------ 提供的文章

Matlab自帶神經網絡工具箱在2017b版本中才出現,而在2014年9月,VLFeat就推出了深度神經網絡工具箱MatConvNet。該工具箱功能全面,演示程序多,不但給出了深度網絡各層(包括卷積層、池化層、激活層、Softmax層)和設置損失、dropout、歸一化的實現函數,通過這些函數的組合實現自己的深度網絡,還給出了簡單卷積網絡和DAG網絡的封裝,詳細內容可參看幫助文檔。同時,官網還提供了預訓練模型,並給出了它們在物體檢測、人臉識別、語義分割和ImageNet ILSVRC分類的應用,其中ImageNet ILSVRC分類使用的模型包括ResNet、GoogleNet、VGG-VD、VGG-S/M/F、Caffe reference model和Alexnet,對學習和研究人員有很大參考價值。
除該工具箱給的演示程序外,牛津大學VGG也有相關演示程序,可進入Oxford Vision Geometry Group頁面中的 practical,進入該頁面後請下載大小爲約800兆的文件,該文件中包含了編譯過的腳本文件和數據,演示程序可直接運行。除了該演示外,Oxford VGG還提供了許多與圖像檢索、識別的項目,詳細內容請查看software和projects,這些內容是該項目組多年成果,對相關領域研究有很大幫助。
下面簡單介紹一個來自practical-CNN的示例exercise1.m。
%exercise1.m
setup ;
x = imread('peppers.png') ;
% 將圖像數據轉換爲單精度
x = im2single(x) ;
% 顯示輸入圖像
figure(1) ; clf ; imagesc(x) ;
% 初始化卷基層參數
w = randn(5,5,3,10,'single') ;
%對輸入圖像進行卷積運算
y = vl_nnconv(x, w, []) ;
figure(2) ; clf ; vl_imarraysc(y) ; colormap gray ;
% 對輸入圖像進行步長爲16的卷積,達到下采樣效果
y_ds = vl_nnconv(x, w, [], 'stride', 16) ;
figure(3) ; clf ; vl_imarraysc(y_ds) ; colormap gray ;
%對輸入圖像進行有填充的卷積
y_pad = vl_nnconv(x, w, [], 'pad', 4) ;
figure(4) ; clf ; vl_imarraysc(y_pad) ; colormap gray ;
% 手動設置卷積核係數
w = [0 1 0 ;
1 -4 1 ;
0 1 0 ] ;
w = single(repmat(w, [1, 1, 3])) ;
y_lap = vl_nnconv(x, w, []) ;
figure(5) ; clf ; colormap gray ;
subplot(1,2,1) ; imagesc(y_lap) ; title('filter output') ;
subplot(1,2,2) ; imagesc(-abs(y_lap)) ; title('- abs(filter output)') ;
w = single(repmat([1 0 -1], [1, 1, 3])) ;
w = cat(4, w, -w) ;
y = vl_nnconv(x, w, []) ;
%對卷積輸出進行激活運算
z = vl_nnrelu(y) ;
figure(6) ; clf ; colormap gray ;
subplot(1,2,1) ; vl_imarraysc(y) ;
subplot(1,2,2) ; vl_imarraysc(z) ;
%對卷積輸出進行池化運算
y = vl_nnpool(x, 15) ;
figure(7) ; clf ; imagesc(y) ;
rho = 5 ;
kappa = 0 ;
alpha = 1 ;
beta = 0.5 ;
%對卷積輸出進行歸一化運算
y_nrm = vl_nnnormalize(x, [rho kappa alpha beta]) ;
figure(8) ; clf ; imagesc(y_nrm) ;
下面是來自practical-category-recognition-cnn-2017a的示例exercise2.m。

------------

修改MatConvNet介紹一文中以含有「除該工具箱給的演示程序外,牛津大學VGG也有相關演示程序,可進入Oxford Vision Geometry」的字句開頭、以「下面簡單介紹一個來自practical-CNN的示例exercise1.m。」結尾的部分,把其中的「項目組」改為「研究團隊」後重新寫出。

------ 資料內容

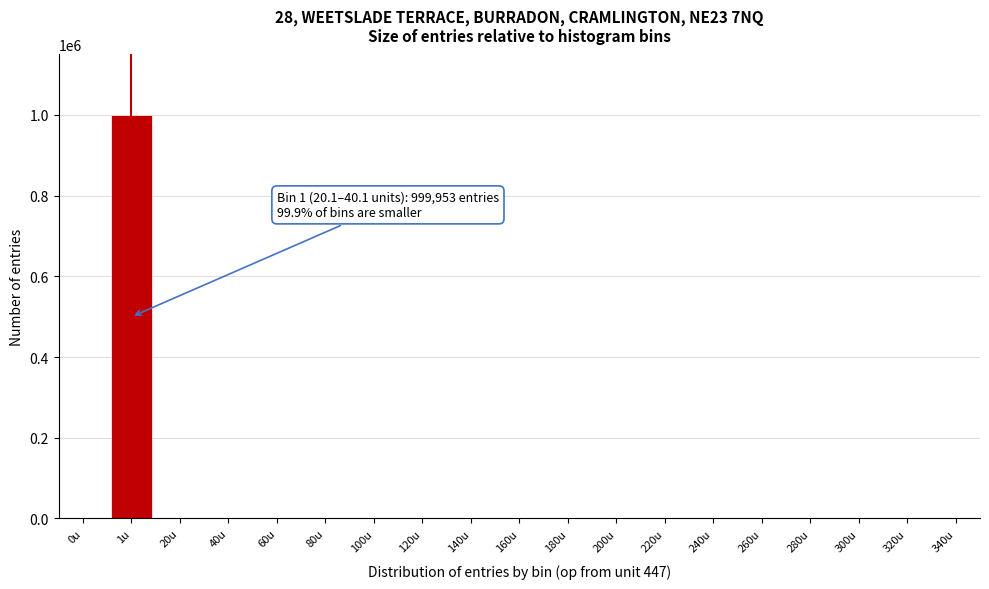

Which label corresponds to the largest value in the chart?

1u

------------
------ 資料內容

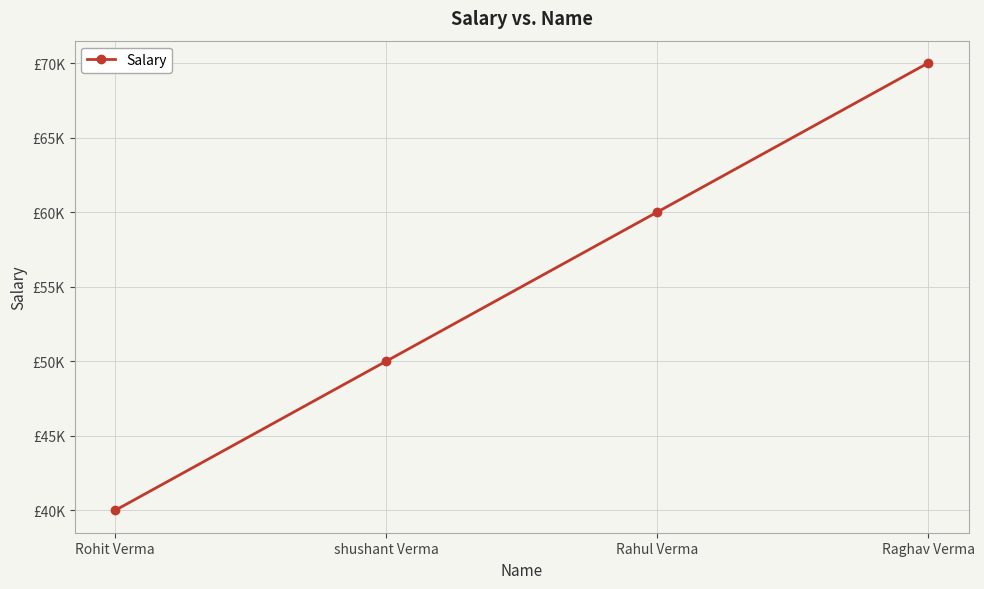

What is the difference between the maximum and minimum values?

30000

------------

### 回覆
除該工具箱給的演示程序外,牛津大學VGG也有相關演示程序,可進入Oxford Vision Geometry Group頁面中的 practical,進入該頁面後請下載大小爲約800兆的文件,該文件中包含了編譯過的腳本文件和數據,演示程序可直接運行。除了該演示外,Oxford VGG還提供了許多與圖像檢索、識別的項目,詳細內容請查看software和projects,這些內容是該研究團隊多年成果,對相關領域研究有很大幫助。
下面簡單介紹一個來自practical-CNN的示例exercise1.m。